DATASET RECORDS:

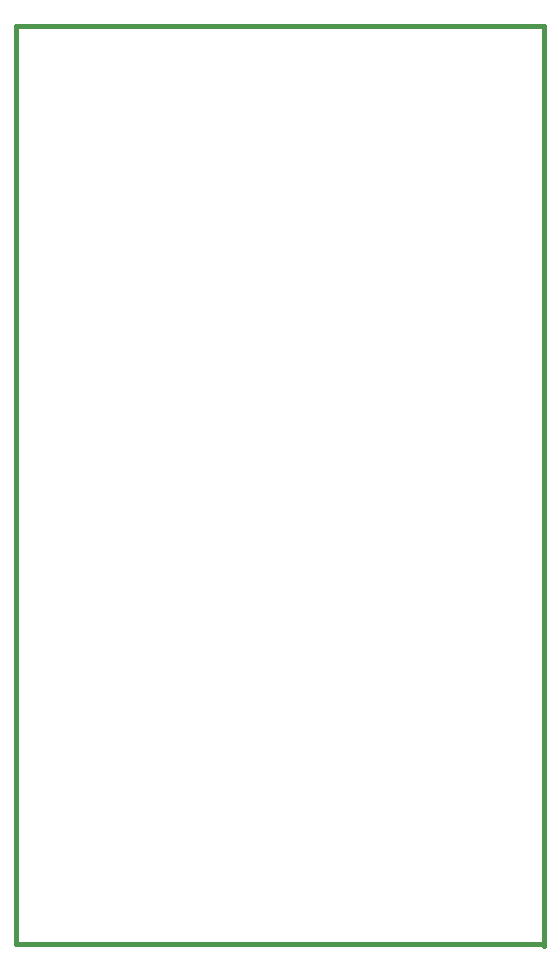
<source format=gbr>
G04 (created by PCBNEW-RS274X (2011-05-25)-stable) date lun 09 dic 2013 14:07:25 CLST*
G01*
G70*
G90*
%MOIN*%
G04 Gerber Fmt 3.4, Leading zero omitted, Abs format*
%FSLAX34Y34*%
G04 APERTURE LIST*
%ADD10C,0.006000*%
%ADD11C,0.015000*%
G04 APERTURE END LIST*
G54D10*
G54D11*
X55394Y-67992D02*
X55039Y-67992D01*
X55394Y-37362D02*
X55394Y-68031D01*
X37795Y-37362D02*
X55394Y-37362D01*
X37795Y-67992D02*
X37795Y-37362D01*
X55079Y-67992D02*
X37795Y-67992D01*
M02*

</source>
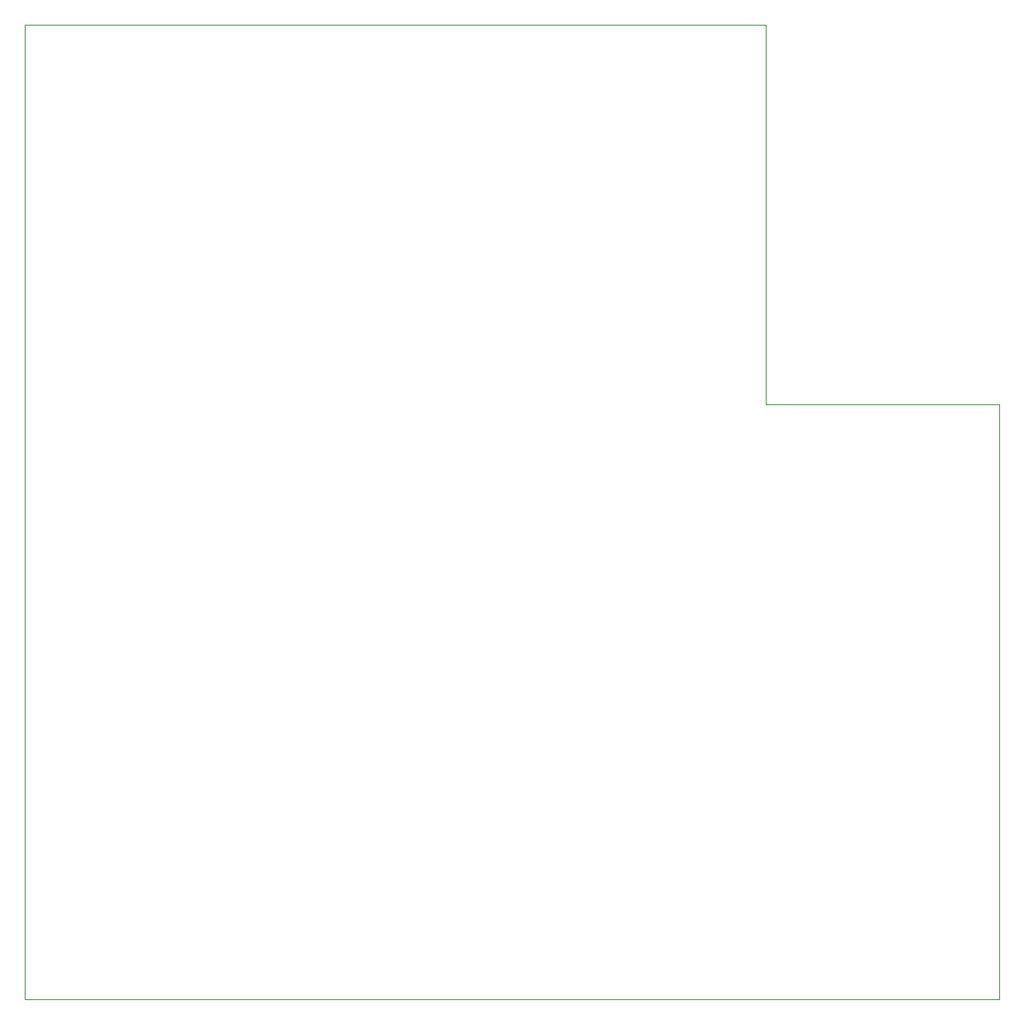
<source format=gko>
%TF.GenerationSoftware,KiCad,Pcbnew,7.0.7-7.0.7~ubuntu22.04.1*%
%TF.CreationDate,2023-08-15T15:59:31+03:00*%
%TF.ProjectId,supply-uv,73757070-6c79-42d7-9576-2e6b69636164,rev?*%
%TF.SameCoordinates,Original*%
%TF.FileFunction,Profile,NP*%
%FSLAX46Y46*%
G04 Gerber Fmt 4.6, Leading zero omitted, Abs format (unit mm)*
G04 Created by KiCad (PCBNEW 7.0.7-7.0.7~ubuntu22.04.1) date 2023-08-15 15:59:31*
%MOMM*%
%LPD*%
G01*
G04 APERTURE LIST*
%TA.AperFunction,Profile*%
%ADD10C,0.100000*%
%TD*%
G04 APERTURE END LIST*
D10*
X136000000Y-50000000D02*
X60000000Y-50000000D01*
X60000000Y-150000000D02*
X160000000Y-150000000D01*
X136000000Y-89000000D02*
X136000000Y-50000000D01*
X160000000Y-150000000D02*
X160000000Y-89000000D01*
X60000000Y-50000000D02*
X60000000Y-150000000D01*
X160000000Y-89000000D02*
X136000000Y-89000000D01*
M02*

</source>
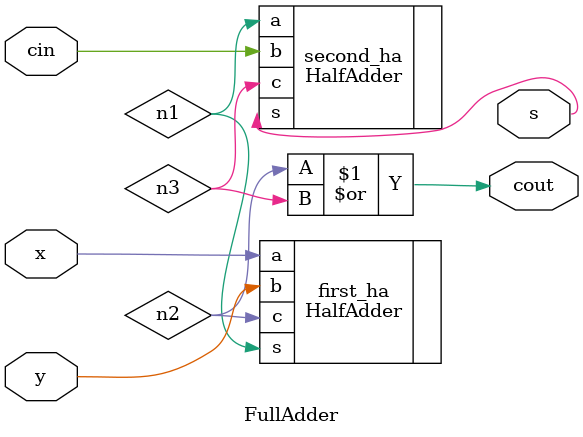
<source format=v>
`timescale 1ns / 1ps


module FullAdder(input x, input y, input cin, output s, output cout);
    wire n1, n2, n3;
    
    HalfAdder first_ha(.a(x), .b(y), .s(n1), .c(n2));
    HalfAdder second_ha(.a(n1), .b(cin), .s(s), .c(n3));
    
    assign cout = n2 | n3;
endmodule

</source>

* * *

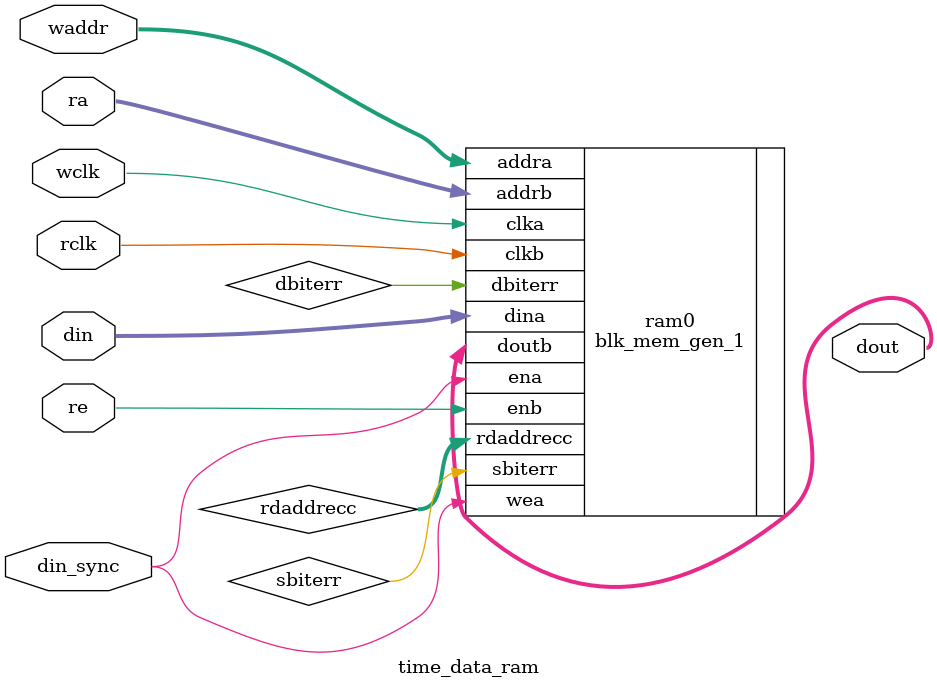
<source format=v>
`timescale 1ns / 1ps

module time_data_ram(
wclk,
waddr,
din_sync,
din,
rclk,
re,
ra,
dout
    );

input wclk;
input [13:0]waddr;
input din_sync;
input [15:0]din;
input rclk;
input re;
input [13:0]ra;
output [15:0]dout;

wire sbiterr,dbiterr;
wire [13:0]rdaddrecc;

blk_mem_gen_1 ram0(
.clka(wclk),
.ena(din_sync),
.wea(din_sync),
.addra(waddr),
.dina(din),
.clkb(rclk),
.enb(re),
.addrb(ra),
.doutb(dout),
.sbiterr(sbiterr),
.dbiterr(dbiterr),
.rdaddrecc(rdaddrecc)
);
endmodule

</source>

--

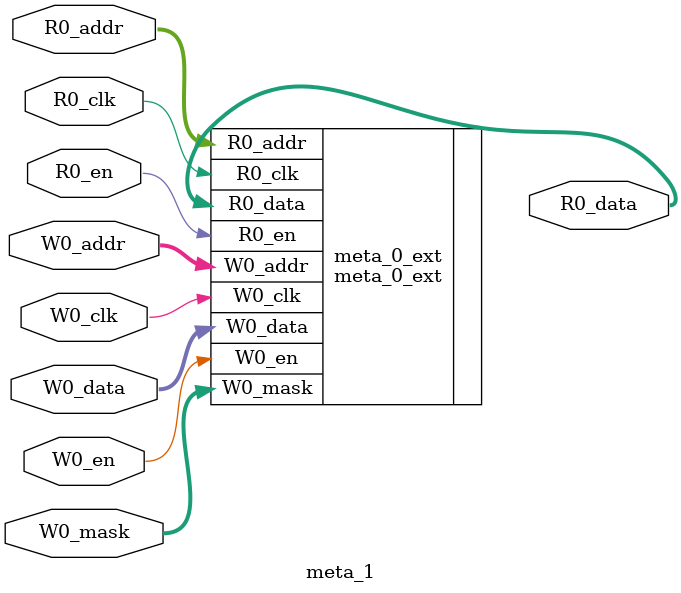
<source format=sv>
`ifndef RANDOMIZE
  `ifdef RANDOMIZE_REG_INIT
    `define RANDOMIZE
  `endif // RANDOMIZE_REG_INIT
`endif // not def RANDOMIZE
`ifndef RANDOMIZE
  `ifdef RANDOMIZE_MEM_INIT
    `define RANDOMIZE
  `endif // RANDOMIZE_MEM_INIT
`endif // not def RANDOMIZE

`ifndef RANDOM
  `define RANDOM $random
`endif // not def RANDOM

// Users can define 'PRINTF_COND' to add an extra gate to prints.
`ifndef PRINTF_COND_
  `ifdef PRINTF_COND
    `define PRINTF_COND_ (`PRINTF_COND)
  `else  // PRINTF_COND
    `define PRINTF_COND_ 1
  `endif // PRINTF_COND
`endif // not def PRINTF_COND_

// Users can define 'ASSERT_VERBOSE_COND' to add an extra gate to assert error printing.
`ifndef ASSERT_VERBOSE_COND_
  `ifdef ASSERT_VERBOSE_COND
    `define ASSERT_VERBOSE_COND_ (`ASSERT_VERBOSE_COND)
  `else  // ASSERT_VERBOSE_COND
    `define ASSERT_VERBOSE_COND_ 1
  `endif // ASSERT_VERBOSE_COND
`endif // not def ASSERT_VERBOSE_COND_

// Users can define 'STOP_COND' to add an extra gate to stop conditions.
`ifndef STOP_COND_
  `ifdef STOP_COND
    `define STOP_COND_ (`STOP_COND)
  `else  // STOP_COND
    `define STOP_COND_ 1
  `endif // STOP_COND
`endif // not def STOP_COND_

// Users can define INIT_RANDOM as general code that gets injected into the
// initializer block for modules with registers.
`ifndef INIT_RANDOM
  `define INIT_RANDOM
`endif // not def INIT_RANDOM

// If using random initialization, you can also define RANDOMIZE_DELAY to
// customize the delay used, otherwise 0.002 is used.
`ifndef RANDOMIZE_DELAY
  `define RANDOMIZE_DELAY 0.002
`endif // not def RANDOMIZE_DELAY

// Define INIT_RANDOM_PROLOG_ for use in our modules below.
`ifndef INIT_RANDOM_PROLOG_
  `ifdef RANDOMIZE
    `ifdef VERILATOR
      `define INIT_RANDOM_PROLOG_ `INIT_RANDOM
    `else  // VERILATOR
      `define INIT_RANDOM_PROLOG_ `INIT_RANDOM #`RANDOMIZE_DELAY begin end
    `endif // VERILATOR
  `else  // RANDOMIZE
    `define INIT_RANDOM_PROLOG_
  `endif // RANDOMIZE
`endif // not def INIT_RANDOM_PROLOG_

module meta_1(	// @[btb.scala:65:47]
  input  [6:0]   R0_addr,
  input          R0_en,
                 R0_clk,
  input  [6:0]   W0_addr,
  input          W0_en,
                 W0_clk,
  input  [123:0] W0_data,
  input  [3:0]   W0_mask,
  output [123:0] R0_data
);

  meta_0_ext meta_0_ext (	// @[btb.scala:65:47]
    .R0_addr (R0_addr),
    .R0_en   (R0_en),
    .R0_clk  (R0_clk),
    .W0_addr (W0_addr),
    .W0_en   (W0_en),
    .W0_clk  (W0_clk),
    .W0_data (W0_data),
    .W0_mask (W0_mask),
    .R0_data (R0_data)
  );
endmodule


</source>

PROBLEM REQUIREMENTS: Return the span of lines in the data above that opens at the line with "<source format=gbr>" and closes at the line with "X55079Y-67992D02*", exactly, ends included, nothing else.

WRITTEN RESPONSE:
<source format=gbr>
G04 (created by PCBNEW-RS274X (2011-05-25)-stable) date lun 09 dic 2013 14:07:25 CLST*
G01*
G70*
G90*
%MOIN*%
G04 Gerber Fmt 3.4, Leading zero omitted, Abs format*
%FSLAX34Y34*%
G04 APERTURE LIST*
%ADD10C,0.006000*%
%ADD11C,0.015000*%
G04 APERTURE END LIST*
G54D10*
G54D11*
X55394Y-67992D02*
X55039Y-67992D01*
X55394Y-37362D02*
X55394Y-68031D01*
X37795Y-37362D02*
X55394Y-37362D01*
X37795Y-67992D02*
X37795Y-37362D01*
X55079Y-67992D02*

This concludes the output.